Recorded data:
· · · ·
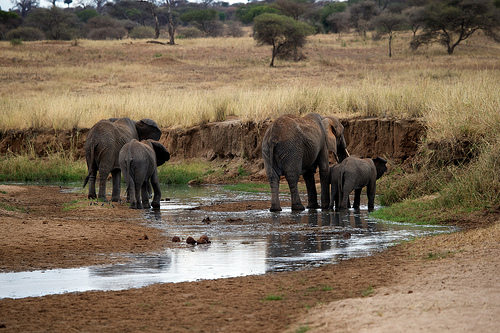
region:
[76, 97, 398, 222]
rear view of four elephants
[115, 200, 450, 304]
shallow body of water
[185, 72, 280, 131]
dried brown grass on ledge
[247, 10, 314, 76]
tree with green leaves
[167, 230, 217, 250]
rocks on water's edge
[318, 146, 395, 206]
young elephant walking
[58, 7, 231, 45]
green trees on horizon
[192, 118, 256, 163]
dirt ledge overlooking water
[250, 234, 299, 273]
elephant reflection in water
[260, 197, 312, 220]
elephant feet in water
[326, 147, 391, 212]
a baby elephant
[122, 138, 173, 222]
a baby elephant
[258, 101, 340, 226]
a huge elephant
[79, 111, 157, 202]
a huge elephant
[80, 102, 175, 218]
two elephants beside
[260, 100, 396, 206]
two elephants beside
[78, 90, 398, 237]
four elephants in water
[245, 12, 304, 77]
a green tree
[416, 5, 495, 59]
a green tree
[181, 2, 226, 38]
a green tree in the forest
· · · ·
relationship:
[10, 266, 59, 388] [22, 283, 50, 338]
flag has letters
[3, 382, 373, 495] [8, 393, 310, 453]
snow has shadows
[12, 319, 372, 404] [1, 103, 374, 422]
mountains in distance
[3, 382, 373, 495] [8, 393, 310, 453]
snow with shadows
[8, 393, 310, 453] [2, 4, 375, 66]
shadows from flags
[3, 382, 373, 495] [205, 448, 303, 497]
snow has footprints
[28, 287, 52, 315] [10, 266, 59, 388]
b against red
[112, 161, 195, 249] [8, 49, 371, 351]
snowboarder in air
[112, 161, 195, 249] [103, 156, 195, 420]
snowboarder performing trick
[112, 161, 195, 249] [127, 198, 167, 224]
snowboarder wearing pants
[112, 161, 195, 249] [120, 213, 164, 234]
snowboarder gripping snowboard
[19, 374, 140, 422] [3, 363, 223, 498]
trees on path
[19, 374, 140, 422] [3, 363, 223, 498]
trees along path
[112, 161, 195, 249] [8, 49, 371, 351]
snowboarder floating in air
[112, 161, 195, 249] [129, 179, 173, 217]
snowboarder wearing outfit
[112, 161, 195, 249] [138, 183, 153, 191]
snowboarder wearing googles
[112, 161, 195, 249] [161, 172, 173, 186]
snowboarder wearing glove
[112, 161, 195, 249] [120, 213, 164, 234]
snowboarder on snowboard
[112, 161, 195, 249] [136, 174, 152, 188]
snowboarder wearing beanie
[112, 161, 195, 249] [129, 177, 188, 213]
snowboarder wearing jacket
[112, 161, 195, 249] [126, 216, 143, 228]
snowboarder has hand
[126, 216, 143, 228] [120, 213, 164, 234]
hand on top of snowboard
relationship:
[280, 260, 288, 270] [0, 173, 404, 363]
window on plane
· · · ·
Could you reproduce, word for word, the lines of the material that start with the line containing "[80, 102, 175, 218]" and run through the line containing "a green tree in the forest", with both of those lines included?

- [WRITTEN ANSWER]:
[80, 102, 175, 218]
two elephants beside
[260, 100, 396, 206]
two elephants beside
[78, 90, 398, 237]
four elephants in water
[245, 12, 304, 77]
a green tree
[416, 5, 495, 59]
a green tree
[181, 2, 226, 38]
a green tree in the forest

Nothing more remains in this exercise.